Irgendwann geht es wieder schneller durch die menschenleeren Weiten Brandenburgs.
Nach 5h 49 min habe ich pünktlich die 350 km überwunden – mit 60 km/h Reisegeschwindigkeit keine Paradestrecke der Eisenbahn. Mit dem EC nach Berlin zu fahren wäre übrigens ganze 5 Minuten schneller gegangen, denn die Umsteigezeiten sind äußerst bescheiden.
Ich verstaue mein Gepäck im Schließfach. Oh weh, man braucht 12 Zloty in Münzen. Ein Glück, dass hier Kartenzahlung möglich ist…
Dann suche ich den nächsten Fahrkartenschalter auf.
Do you speak English?
Kopfschütteln.
Deutsch?
Kopfschütteln.
Intercity Swinoujscie.
Die Mitarbeiterin murmelt irgendwas von Regio. Ich schreibe 18:55 Uhr auf. Aha, gibt also doch einen IC. Die Verständigungsprobleme erwartend habe ich bereits das polnische Wort für Fahrrad nachgeschaut und siehe da, auf rower erhalte ich auch meine Fahrradkarte für etwa 2€.
Und die wichtigste Information der nächsten Abfahrten darf nicht fehlen – hier fährt schließlich nicht irgendein stinknormaler Regionalzug, hier fährt immerhin die Stadttore-Linie! Wir erinnern uns...
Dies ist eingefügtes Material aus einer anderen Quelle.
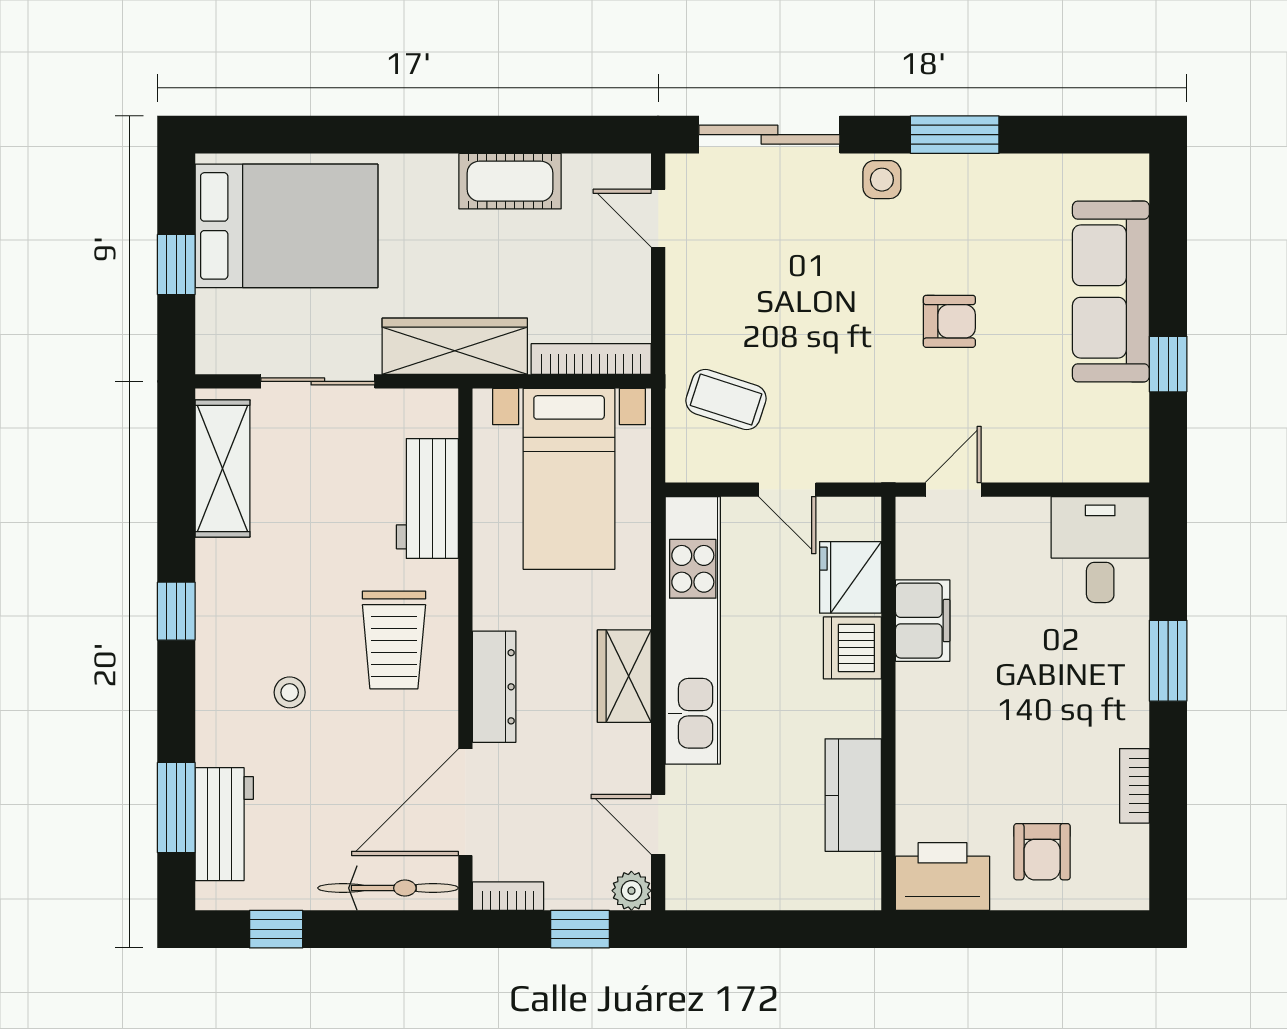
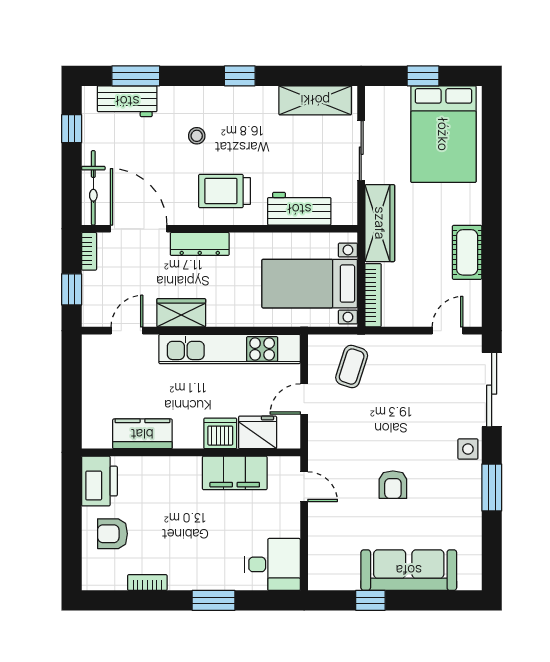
filing cabinet: (923, 621) -> (235, 473), width x1.50, depth x1.17
wardrobe: (624, 676) -> (181, 313), moved
plant: (631, 891) -> (92, 317), removed

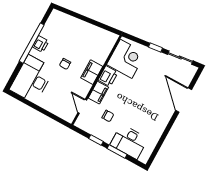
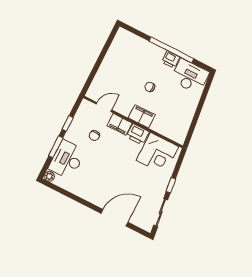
desk: (32, 79) -> (190, 76), moved, width x0.73, depth x0.77
plant: (144, 158) -> (49, 176), added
Mein Fahrrad wird vor dem Bahnhof geparkt. An den fünf Fahrradständern steht genau ein Schrottfahrrad. Hoffentlich wird meines nicht geklaut…
Fokus des Besuchs liegt auf dem Straßenbahnnetz, welches durch den regen Einsatz von Ex-Berliner Tatra-Bahnen geprägt wird. Diese sind größtenteils noch im BVG-Gelb unterwegs.
Das Wetter verspricht einen Wolkenkrimi, sodass ich den Moment des Lichtes gleich vor dem Bahnhof für 239 nutze.

Da die Linie 6 Richtung Goclaw wenige Augenblicke später einfährt und ich ohnehin vorhatte, diesen Ast unter die Lupe zu nehmen, steige ich gleich mal ein und schaue, was mich erwartet.
Zufällig führt die Strecke an der bekannten Hakenterrasse vorbei, an der ich den ersten Fotostop einlege.



Die erste Trambahn kommt im Schatten, doch mit dem Folgekurs, der zu meiner Freude auch noch ein Berliner Wagen ist, klappt es perfekt.

Die unternehmenseigene Lackierung finde ich ohnehin eher langweilig, hier eine Dotra Moderus Alfa-Wagen, die aus Konstal-Wagen entstanden.

Im Hintergrund das Stadtentwicklungsgebiet Stettin 2050. Die vorhandenen Gebäude erinnern mich doch stark an die Speicherstadt in Hamburg.
Zufällig fährt mir ein Konstal N ins Bild. Während die Insassen etwas zur Geschichte der Hakenterrasse erfahren dürften, spielen Kinder im noch trockenen Brunnen.

Ein Beispiel für interessante Verkehrsführung sei an dieser Stelle auch gezeigt. Der Fluch der polnischen Radwege sind die ständigen Verziehungen an Kreuzungen, um dem abbiegenden MIV Stauraum zu geben.

Aufgrund des abseits des Zentrums sehr holprigen Gleiszustandes sowie der bescheidenen Radverkehrsinfrastruktur ist die Zahl der Radfahrer in Stettin sehr überschaubar.